WHAT IS BEING ASKED ->
Continue the passage below on membership access and building services with the Rockstar IDE, starting right after its last sentence.

#### DOCUMENT TEXT ####

Any visitor to the website can view and run the service demonstrations. Their ability to do so, however, is severely limited - we want to make sure that all visitors get a chance to see what A.I. (machine learning) is capable of. A visitors capacity to run the demos is refreshed every 24 hours.

Members of can view, run and build services. Their ability to do so is limited only with respect to how much CPU/GPU they use while training, testing and using the services.

Premium and Pro members have greatly expanded capacity and control over the speed they wish to run their services at.

Building services

The goals for the Rockstar IDE are:

  • a framework that makes functional components independent from other components allowing a developer to focus on building a component in isolation
  • a framework that makes it obvious where each component fits into the larger whole
  • a process for building components and services that requires as little low-level knowledge of the internal workings of the libraries and their underlyng mathematics as possible
  • to observe the principle of maximum obviousness - that the process and the resultant design add minimal complexity to the representation of complex systems

Rockstar is designed for the building of new services to be done largely through the customization of existing services. Similarly, the building of new components is accomplished by cloning an existing component and editing it.

#### RECORDED DATA ####

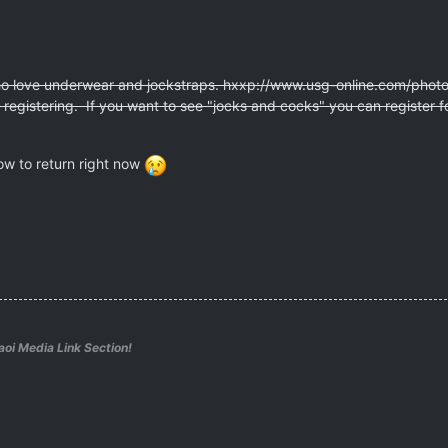
who love underwear and jockstraps. hxxp://www.usg-online.com/phot
ut registering. If you want to see "jocks and cocks" you can register 
ow to return right now
aoi Media Link Section!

####

ANSWER BOX ->
The reason for this is that there is a higher-cognitive load when starting with a blank screen when writing machine learning code than when writing generic back-end code and even front-end code, especially when using a well-designed modern framework. Similarly, drag-and-drop machine learning tools that start with a blank screen beg the question: what to drop where and when and how do I attach that to this.

Beyond the cognitive load of dealing with a domain that is still struggling with defining clear divisions between responsiblities and what constitutes core functionality, there is the added load of determining whether each requirement of any tool is an artifact required by the tool (adding unanticipated complexity) and what is a core property of the domain that the tool is trying to support?

The process

Some of these steps are optional. The Editor tries at all times to keep the service semantically correct i.e. components that are required by a pipeline cannot be deleted, nor can they be moved or inserted into an invalid order.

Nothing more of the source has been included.